Al Kazeem is an example of a pattern we often see working, that of crossing a stallion back over his own broodmare sire line, in this case, Zomaradah, the dam of Dubawi, and Kazeem are both by sons of Shirley Heights. In fact Zomaradah, who won the Italian Oaks (gr. I) and ran third in the Breeders’ Cup Fillies and Mares Turf (gr. I), and Kazeem are actually parallel Shirley Heights/Northern Dancer crosses.
The Queen Mary Stakes (gr. II) a sprint for two-year-old fillies fell to Rizeena, who just reeled in Sweet Emma Rose, a U.S.-trained daughter of City Zip. She is by Iffraaj, a son of Zafonic (by Gone West) out of a Nureyev half-sister to good sire, Cape Cross, who won three group two events at seven furlongs, and was runner-up in the July Cup (gr. I) at a furlong shorter. Iffraaj made an astonishing start to his career, his first crop, which race in 2010, producing 38 juvenile winners , including grade one scorer Wootton Bassett. Like most horses who begin their stud careers relatively inexpensively, Iffraaj has been a little quieter since (although his shuttle crop foaled in New Zealand in 2009 has done reasonably well), but one could look for him to bounce back in 2015 with his first “rebound crop.”
The dam, Serena’s Storm, is by Storm Cat’s son, Statue of Liberty and is closely-related to Australian multiple graded winner Puissance de Lune, who is by Storm Cat grandson, Shamardal, out of Serena’s Storm’s dam, Princess Serena (by Unbridled’s Song). The third dam, Serena’s Sister is also dam of multiple graded winner Doubles Partner and stakes winner Stormy Venus. Interestingly enough, Stormy Venus is by a son of Storm Cat, and when bred to the Gone West son, Mr. Greeley, produced South American stakes winner Don Americo, whose bred on similar lines to Rizeena. As her name suggests, Serena’s Sister, is a sibling to the splendid runner and producer Serena’s Song.

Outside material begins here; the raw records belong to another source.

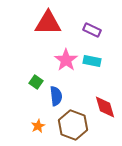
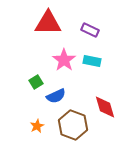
purple rectangle: moved 2 px left
pink star: moved 2 px left
green square: rotated 24 degrees clockwise
blue semicircle: rotated 72 degrees clockwise
orange star: moved 1 px left
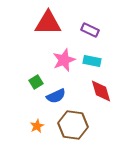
pink star: rotated 15 degrees clockwise
red diamond: moved 4 px left, 16 px up
brown hexagon: rotated 12 degrees counterclockwise
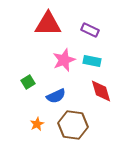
red triangle: moved 1 px down
green square: moved 8 px left
orange star: moved 2 px up
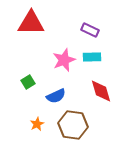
red triangle: moved 17 px left, 1 px up
cyan rectangle: moved 4 px up; rotated 12 degrees counterclockwise
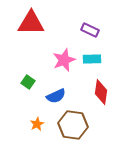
cyan rectangle: moved 2 px down
green square: rotated 24 degrees counterclockwise
red diamond: moved 1 px down; rotated 25 degrees clockwise
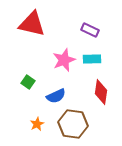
red triangle: moved 1 px right, 1 px down; rotated 12 degrees clockwise
brown hexagon: moved 1 px up
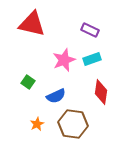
cyan rectangle: rotated 18 degrees counterclockwise
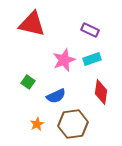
brown hexagon: rotated 16 degrees counterclockwise
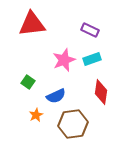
red triangle: rotated 20 degrees counterclockwise
orange star: moved 1 px left, 9 px up
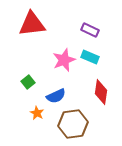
cyan rectangle: moved 2 px left, 2 px up; rotated 42 degrees clockwise
green square: rotated 16 degrees clockwise
orange star: moved 1 px right, 2 px up; rotated 16 degrees counterclockwise
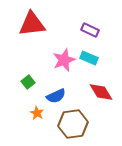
cyan rectangle: moved 1 px left, 1 px down
red diamond: rotated 40 degrees counterclockwise
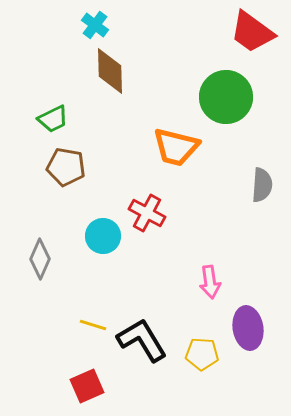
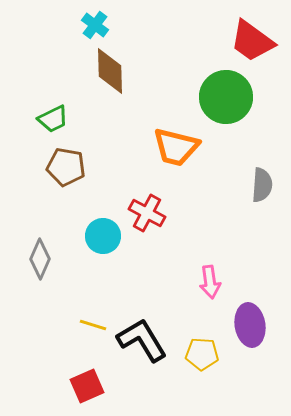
red trapezoid: moved 9 px down
purple ellipse: moved 2 px right, 3 px up
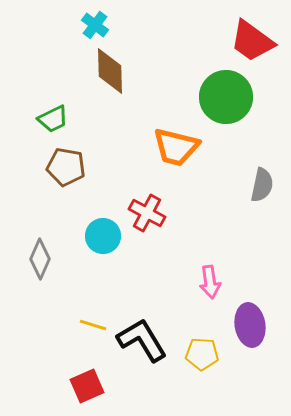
gray semicircle: rotated 8 degrees clockwise
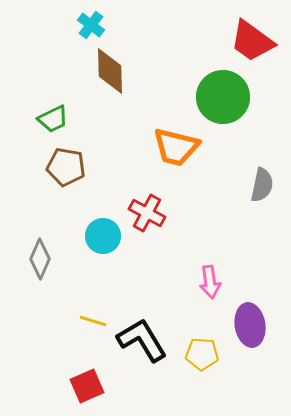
cyan cross: moved 4 px left
green circle: moved 3 px left
yellow line: moved 4 px up
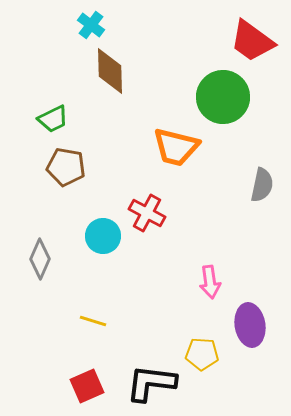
black L-shape: moved 9 px right, 43 px down; rotated 52 degrees counterclockwise
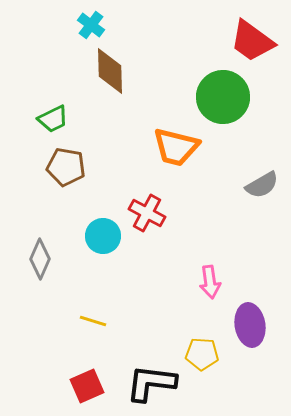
gray semicircle: rotated 48 degrees clockwise
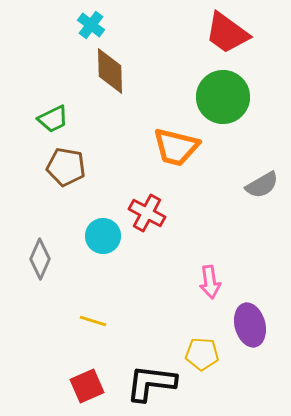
red trapezoid: moved 25 px left, 8 px up
purple ellipse: rotated 6 degrees counterclockwise
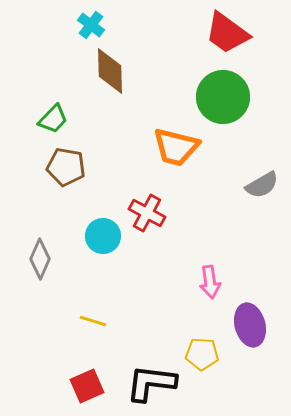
green trapezoid: rotated 20 degrees counterclockwise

The final stakes race of the day at Royal Ascot, the Sandringham Handicap a listed race for fillies at a mile, went to Annecdote, a three-year-old daughter of Lucky Story (by Kris S.). A group winning two-year-old and a brother to top miler, Dr. Fong, Lucky Story has previously been represented by Art Connoisseur, winner of the Golden Jubilee Stakes (gr. I) and Coventry Stakes (gr. II) at the Royal meet. This is the first stakes winner from at least the first six generations of the female line. Annecdote was TrueNicks rated B+ prior to her win on the basis of Kris S./Nureyev cross, which was also recently represented by three-year-old U.S. graded stakes winner Sarach. Annecdote is inbred 3 x 5 to Lucky Story’s broodmare sire, Miswaki, and we can note two stakes winners, one group one, by Lucky Story’s brother, Dr. Fong, with this pattern, and there is also a group winner out of a Dr. Fong mare with the pattern. Four other stallions, including Galileo and Dalakhani, who are out of Miswaki mares have stakes winners with Miswaki inbreeding, so if we may be permitted a bad pun, anecdotal evidence suggests it is a positive.